2 step dance / fiddle / dance anthropology
Danielle began life in ballet and modern dance, she spent her youth Irish step-dancing and fiddling, in her late adolescence she was introduced to sean-nós and regional styles of step dance from Ireland and North America, her twenties were spent researching and writing about historical and cultural paradigms of dance traditions in Ireland and its relationship to European and North American dance forms, and so far her 30s have led her to reconnect and reclaim the Métis and Quebecois traditions of her grandparents.

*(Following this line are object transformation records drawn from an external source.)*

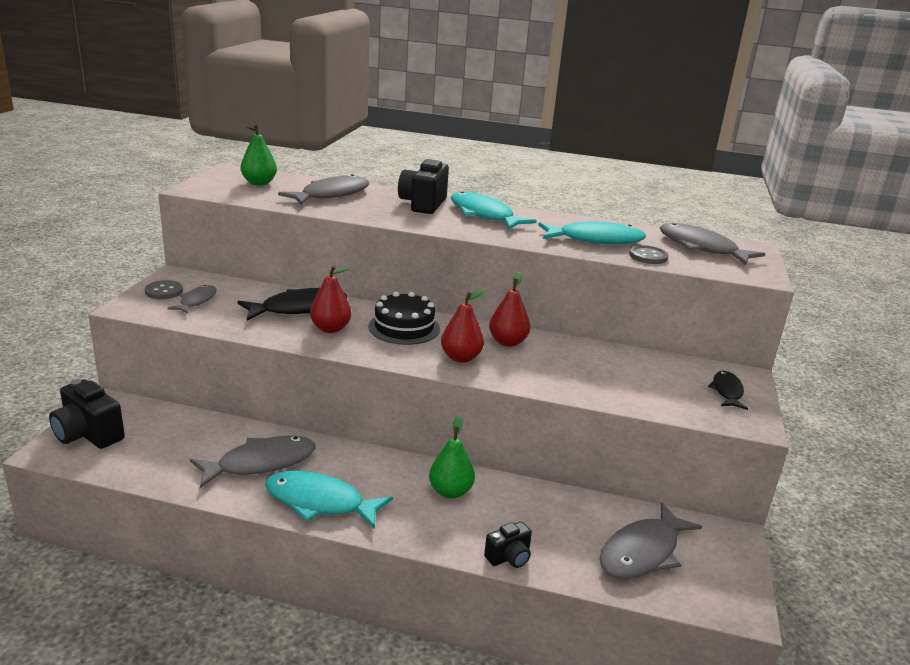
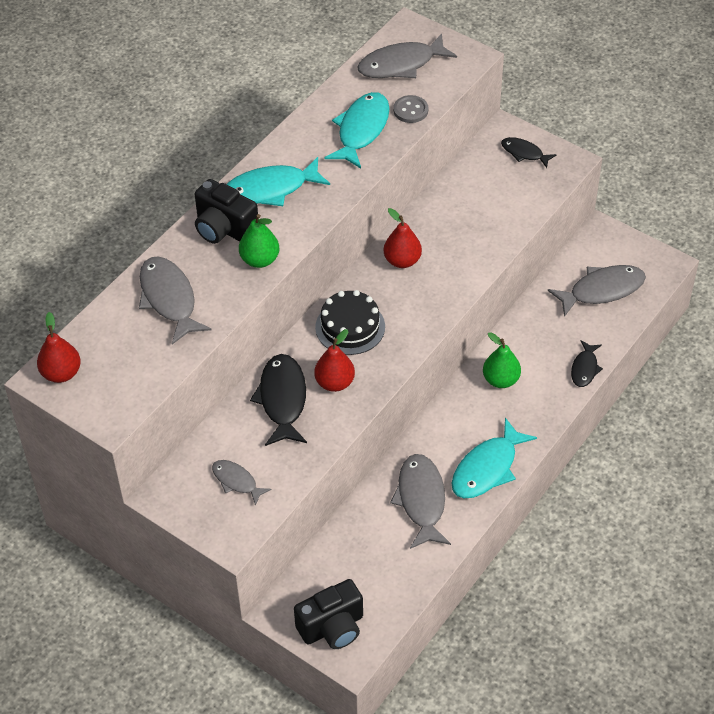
camera: 65 degrees left, 25 degrees up
grey button [145,280,183,299] -> none
green pear [240,124,277,186] -> green pear moved to [239,214,279,268]
red pear [441,288,485,363] -> red pear moved to [37,312,81,383]
black camera [484,522,532,568] -> black fish [571,340,603,387]
grey fish [600,503,702,579] -> grey fish turned 90 degrees counterclockwise [548,265,646,317]

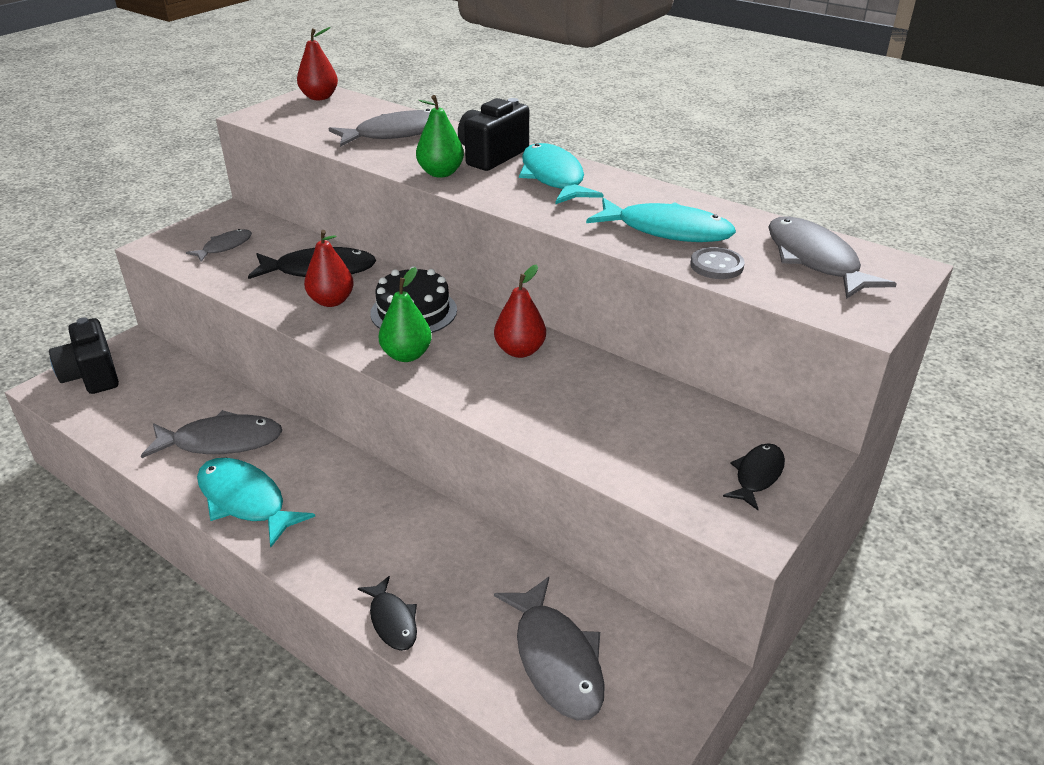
camera: 90 degrees right, 15 degrees down
green pear [483,332,521,388] -> green pear moved to [379,267,432,362]
black fish [571,340,603,387] -> black fish turned 135 degrees counterclockwise [358,576,417,651]

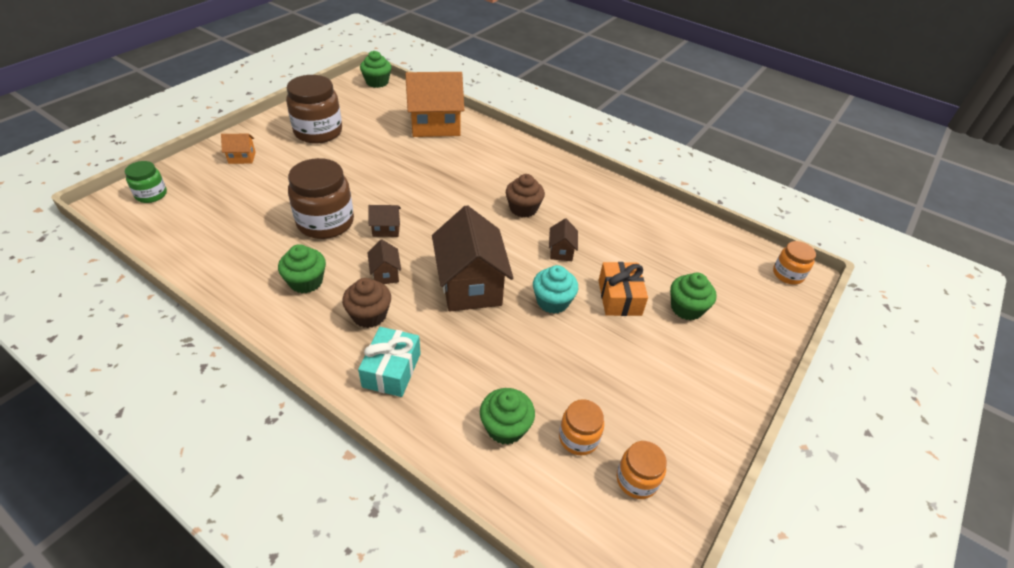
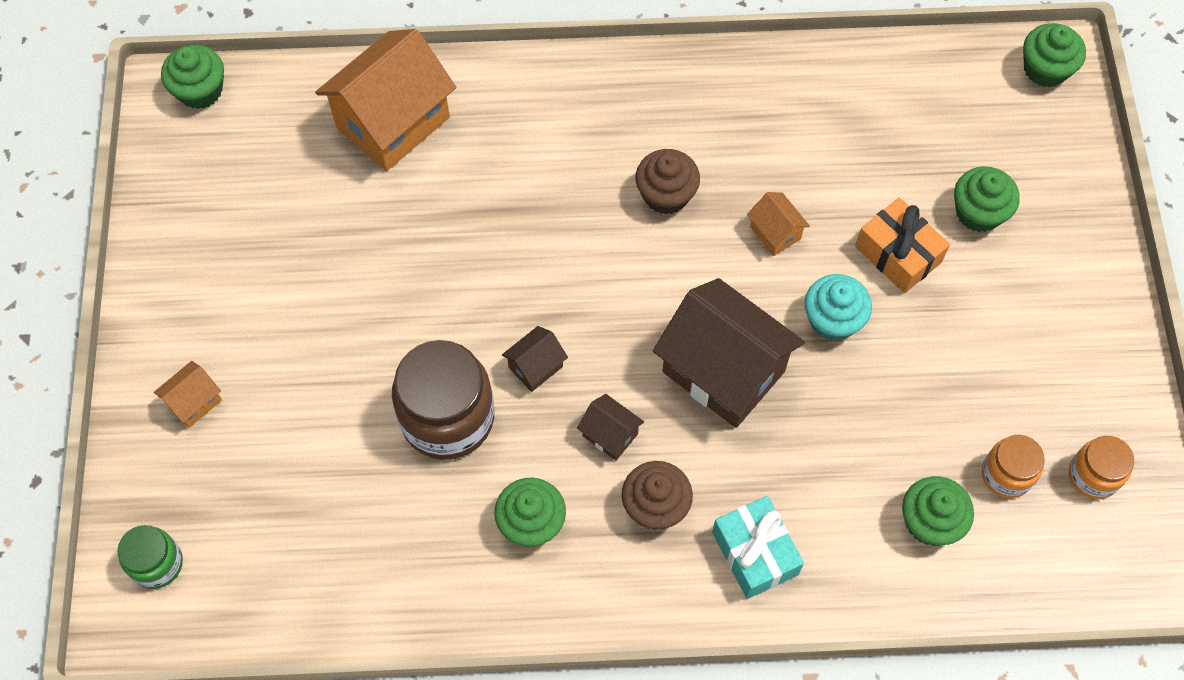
camera: 35 degrees left, 20 degrees up
brown jar [286,75,342,143] -> none
brown house [549,219,578,261] -> orange house [747,192,810,256]
orange jar [773,241,816,284] -> green cupcake [1023,23,1086,88]

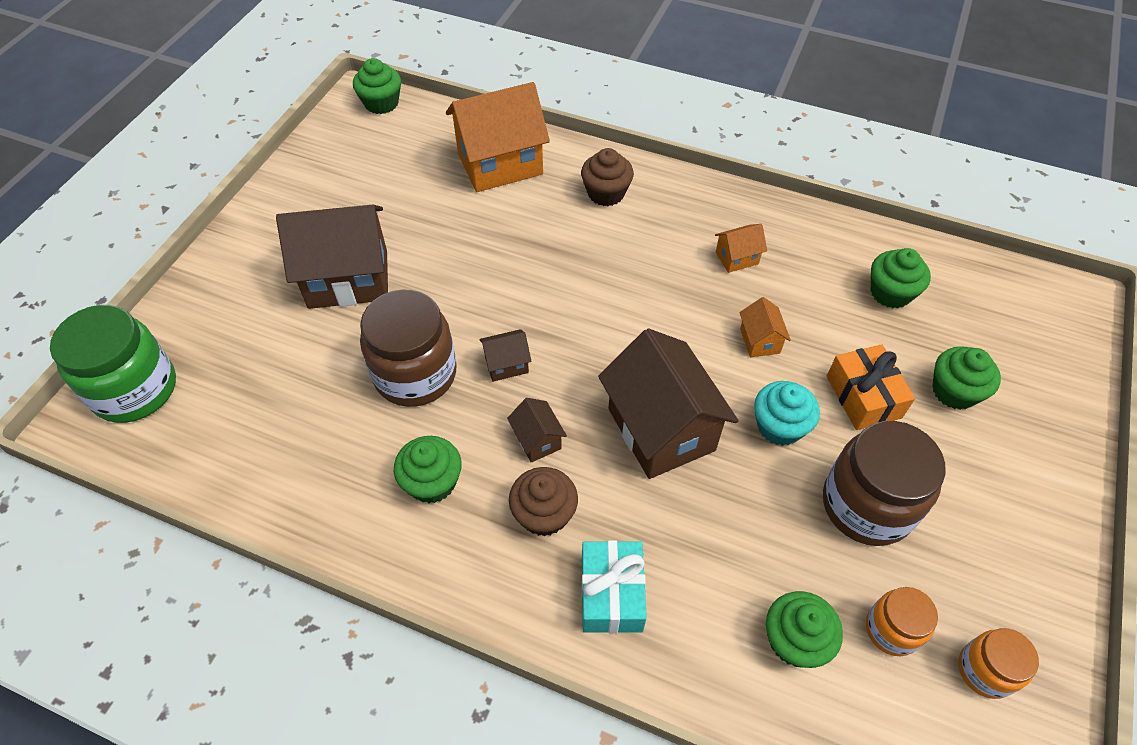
camera: 25 degrees right, 10 degrees down
green jar [118,525,183,589] -> green jar [50,305,176,423], size x1.84
orange house [154,361,222,428] -> orange house moved to [715,224,767,273]
brown cupcake [636,149,700,215] -> brown cupcake moved to [581,148,634,206]
green cupcake [1023,23,1086,88] -> green cupcake moved to [871,248,931,308]
none -> brown house [276,205,388,309]
none -> brown jar [823,421,946,546]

Danielle's breadth and depth of experience and cultural connections is unique in the traditional music world. She is an Irish dancer with extensive experience in the competitive, old-style, and sean-nós dance worlds with direct connections to the old dancing master lineages of Cork and Kerry, and with experience in the dance traditions of the north of Ireland, all places she has lived and spent significant time. Danielle is one of few ethnochoreologists (dance anthropologists) to have completed a two-year master's degree focused solely on research and thesis, her official area of study included County Cork and ties to early European dance trends, other regions in Ireland, and traditions in North America. As a fiddler she grew up immersed in Irish music with notable teachers and mentors in the US, Ireland, and Canada. Danielle holds a Diploma in Traditional Irish Music from University College Cork where she studied with Connie O'Connell, Matt Cranitch, Bobby Gardiner, and Peggy McTeggart.
fiddle • fidil • aen vyayloon • kitohcikan
Recently, Danielle has begun to connect to the Canadian and Indigenous dance and fiddle styles her grandmother and grandfather grew up with. Danielle has studied the gigue (step dance) traditions of her great grandparents in Jonquiere, in Northern Quebec, with Pierre Chartrand and Normand Legault. Thanks to her relatives, Métis dancers, emerging elders and knowledge holders, jiggers, and fiddlers, Danielle has begun to reconnect to her Grandfather's Métis culture of St. Francois Xavier and Portage La Prairie in Manitoba. She descends from Bois Brûlés who fought beside Cuthbert Grant in the Victory of Frog Plain, is in the Métis citizenship process with the Manitoba Métis Nation, and is learning the importance of reclaiming her family's Métis/Michif/Otipemisiwak identity. "Un femme Michif pii esqueo Otipemisiwak nee ah". Danielle's history, language, dance, and fiddle teachers and influences include her great-aunts Narda Nadon and Darlene Schley, Yvonne Chartrand (V'ni Dansi), Joseph Naytowhow, Madelaine McCallum, Patty Kusturok, and Natalie Pepin (The Gabriel Dumont Institute).